Джейкоб был степенным, работящим человеком доброй закваски, искусным плотником и каменщиком, но неудачи преследовали его, как свою добычу. Ему мало что удалось скопить в тяжелые годы депрессии и борьбы за выживание, во время долгой болезни его первой жены. К тому же ему постоянно приходилось выручать шурина, Тома Эверса, который не стеснялся брать у них взаймы.

От этого по крайней мере они теперь избавились. Когда покидали Огайо, Том ушел в очередной набег и наверняка потерял их след.

На заре, после завтрака на скорую руку, Джейкоб и Эви недолго постояли у дверей.

— Меня не будет несколько недель, — сказал он, глядя на восток. — Запасов у вас по крайней мере на месяц, если расходовать с умом, и деньги вам ни к чему, но я все же оставлю тебе пятьдесят долларов. Не трать их без крайней нужды.

Не так уж и много, но после смерти отца она впервые держала в руках деньги. Когда же от тех двухсот долларов отца осталась последняя пятерка, она вышла замуж за Джейкоба Тила, вдовца с двумя детьми, доброго, хотя и сурового человека.

— У вас есть ружье, — продолжал он, — а Лабан хороший охотник. Здесь водятся перепелки и дрофы. Если повезет, он подберется на выстрел к оленю.

Эви и дети, уже повскакавшие с постелей, долго стояли и смотрели, как он уезжал, сидя на гнедом коне прямо, не сгибая спины, полный планов и решимости, нечувствительный к пустякам, под весом которых ломаются иные судьбы.

Эви вернулась в хижину и притулилась у стола.
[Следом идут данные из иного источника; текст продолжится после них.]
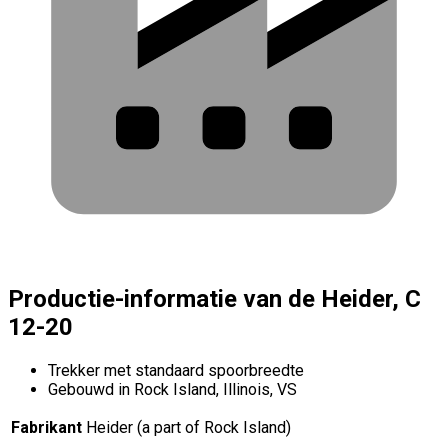
Productie-informatie van de Heider, C
12-20
Trekker met standaard spoorbreedte
Gebouwd in Rock Island, Illinois, VS
Fabrikant
Heider (a part of Rock Island)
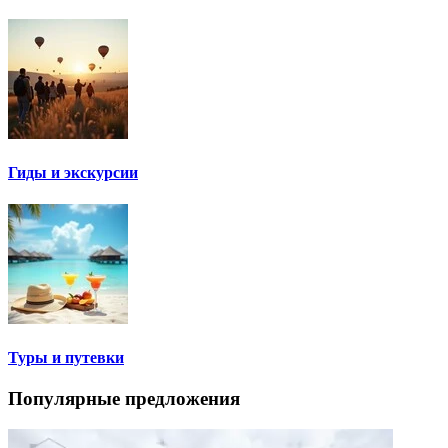
Гиды и экскурсии
Туры и путевки
Популярные предложения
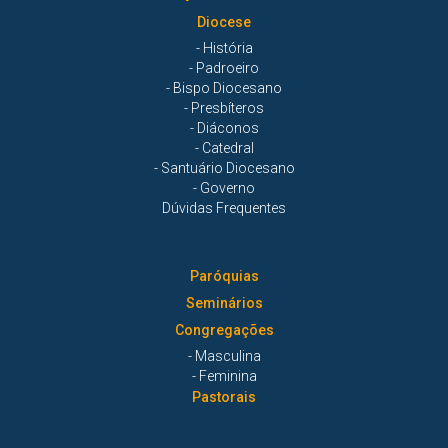
Diocese
- História
- Padroeiro
- Bispo Diocesano
- Presbíteros
- Diáconos
- Catedral
- Santuário Diocesano
- Governo
Dúvidas Frequentes
Paróquias
Seminários
Congregações
- Masculina
- Feminina
Pastorais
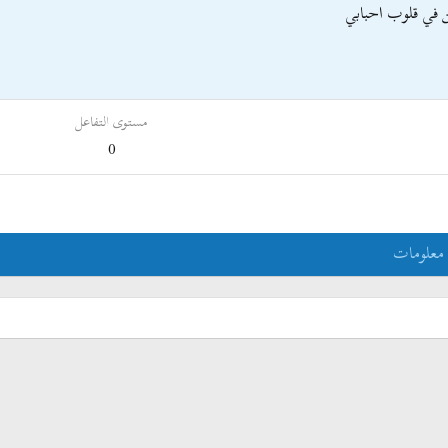
في قلوب احبابي
مستوى التفاعل
0
معلومات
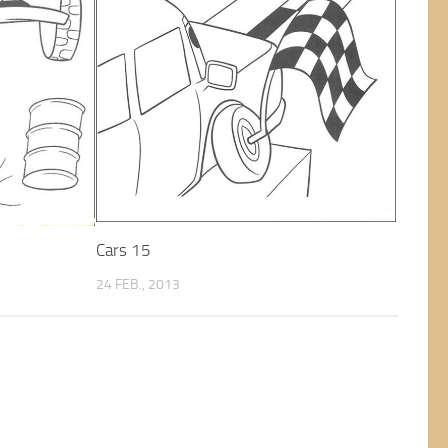
Cars 15
24 FEB., 2013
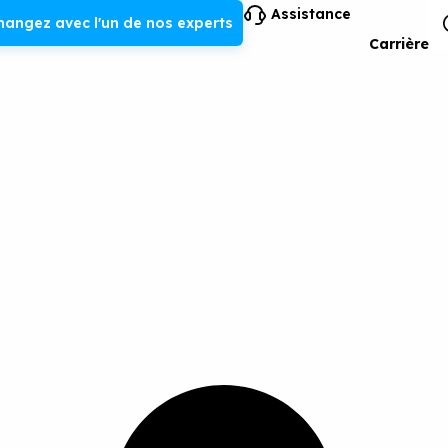
Assistance
hangez avec l'un de nos experts
Carrière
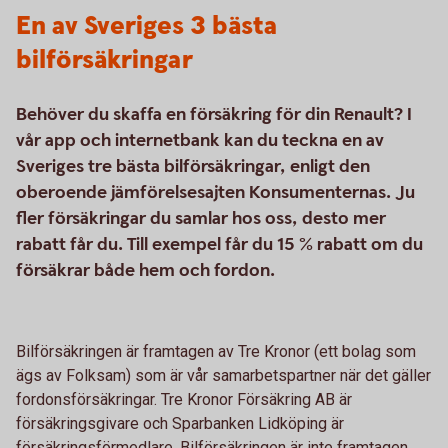
En av Sveriges 3 bästa
bilförsäkringar
Behöver du skaffa en försäkring för din Renault? I
vår app och internetbank kan du teckna en av
Sveriges tre bästa bilförsäkringar, enligt den
oberoende jämförelsesajten Konsumenternas. Ju
fler försäkringar du samlar hos oss, desto mer
rabatt får du. Till exempel får du 15 % rabatt om du
försäkrar både hem och fordon.
Bilförsäkringen är framtagen av Tre Kronor (ett bolag som
ägs av Folksam) som är vår samarbetspartner när det gäller
fordonsförsäkringar. Tre Kronor Försäkring AB är
försäkringsgivare och Sparbanken Lidköping är
försäkringsförmedlare. Bilförsäkringen är inte framtagen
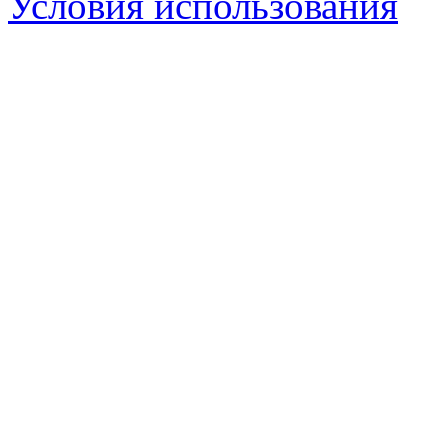
Условия использования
Ее отец, бродяга и мечтатель, плывущий по течению жизни, вечно полный мудрых советов, которых сам никогда не выполнял, говаривал:

«Когда не знаешь, как быть, Эви, сядь и подумай. Лишь разум выделяет человека из мира животных».

Вот сейчас ей очень надо подумать. Стояла засуха. Солнце опалило, иссушило землю, высосало влагу из травы, превратило деревья в сушняк. Джейкоба не будет несколько недель. К его возвращению она должна приготовить ему подарок — показать что-то такое, о чем можно сказать: «Вот, смотри, это сделала я!»
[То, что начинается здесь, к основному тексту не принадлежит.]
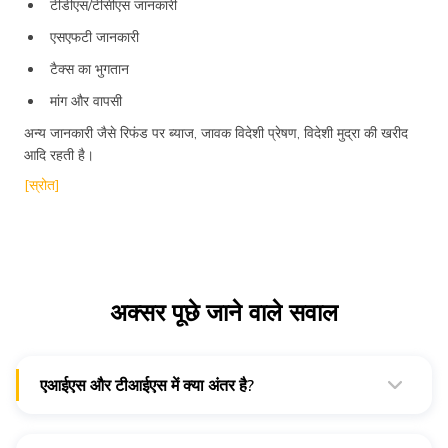
टीडीएस/टीसीएस जानकारी
एसएफटी जानकारी
टैक्स का भुगतान
मांग और वापसी
अन्य जानकारी जैसे रिफंड पर ब्याज, जावक विदेशी प्रेषण, विदेशी मुद्रा की खरीद
आदि रहती है।
[स्रोत]
अक्सर पूछे जाने वाले सवाल
एआईएस और टीआईएस में क्या अंतर है?
टीआईएस एआईएस से जानकारी का सारांश और इकट्ठा करता है। जानकारी
कुल सैलरी, इंटरेस्ट, डिविडेंट आदि जैसी श्रेणी के अनुसार दिखाई जाती है।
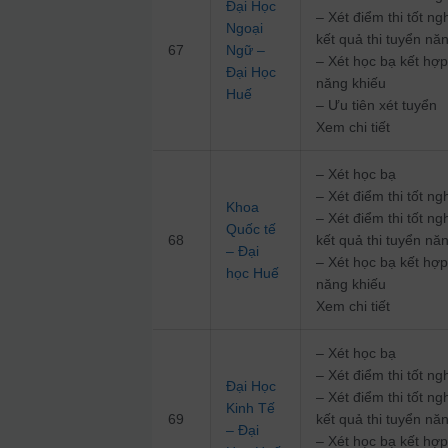
Đại Học
– Xét điểm thi tốt n
Ngoại
kết quả thi tuyển nă
67
Ngữ –
– Xét học bạ kết hợp
Đại Học
năng khiếu
Huế
– Ưu tiên xét tuyển
Xem chi tiết
– Xét học bạ
– Xét điểm thi tốt 
Khoa
– Xét điểm thi tốt n
Quốc tế
68
kết quả thi tuyển nă
– Đại
– Xét học bạ kết hợp
học Huế
năng khiếu
Xem chi tiết
– Xét học bạ
– Xét điểm thi tốt 
Đại Học
– Xét điểm thi tốt n
Kinh Tế
69
kết quả thi tuyển nă
– Đại
– Xét học bạ kết hợp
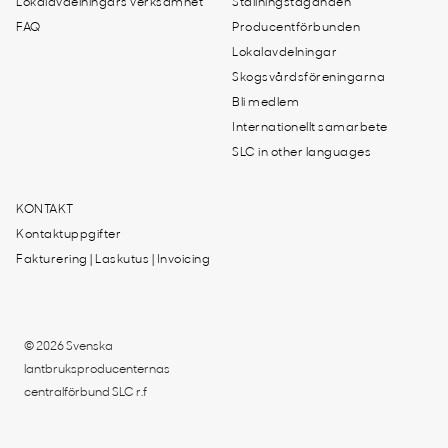
Lokalavdelningars verksamhet
Ställningstaganden
FAQ
Producentförbunden
Lokalavdelningar
Skogsvårdsföreningarna
Bli medlem
Internationellt samarbete
SLC in other languages
KONTAKT
Kontaktuppgifter
Fakturering | Laskutus | Invoicing
© 2026 Svenska
lantbruksproducenternas
centralförbund SLC r.f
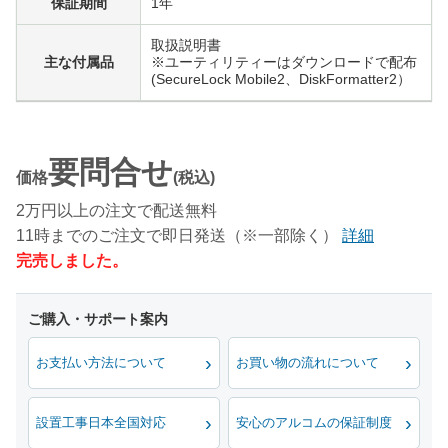
保証期間
1年
取扱説明書
主な付属品
※ユーティリティーはダウンロードで配布
(SecureLock Mobile2、DiskFormatter2）
要問合せ
価格
(税込)
2万円以上の注文で配送無料
11時までのご注文で即日発送（※一部除く）
詳細
完売しました。
お支払い方法について
お買い物の流れについて
設置工事日本全国対応
安心のアルコムの保証制度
Выцветшее, затянутое пылью небо да пустынная, унылая земля мало давали пищи для ума, во всяком случае, для ее пытливого, беспокойного, живого ума. Прежде всего ей необходимо занять себя, а также и детей. На их попечении три лошади, которых надо выезжать, кормить, поить и давать им работу. Лабану одиннадцать лет, но ему приходилось помогать отцу и соседям — случалось доить коров, рубить дрова, участвовать в уборке урожая. Он сильный, честный мальчик и, похоже, испытывает к ней симпатию.

Руфь — живая, темпераментная, непоседливая девочка. Ей, пожалуй, больше всех будет недоставать общества.

Постепенно Эви определила свои планы. Они начнут с обследования окрестностей, изучат местную растительность, вскопают огород и проведут оросительную канаву от источника, заготовят дрова для очага и запас на зиму. Работа тяжелая и изнурительная, к тому же еще что-нибудь обязательно возникнет. Но должны быть и развлечения… какие-то увлекательные занятия после трудов. Лабану нужно давать больше свободы, хотя и не забывать о воспитании ответственности — он всего лишь мальчик, и довольно маленький мальчик.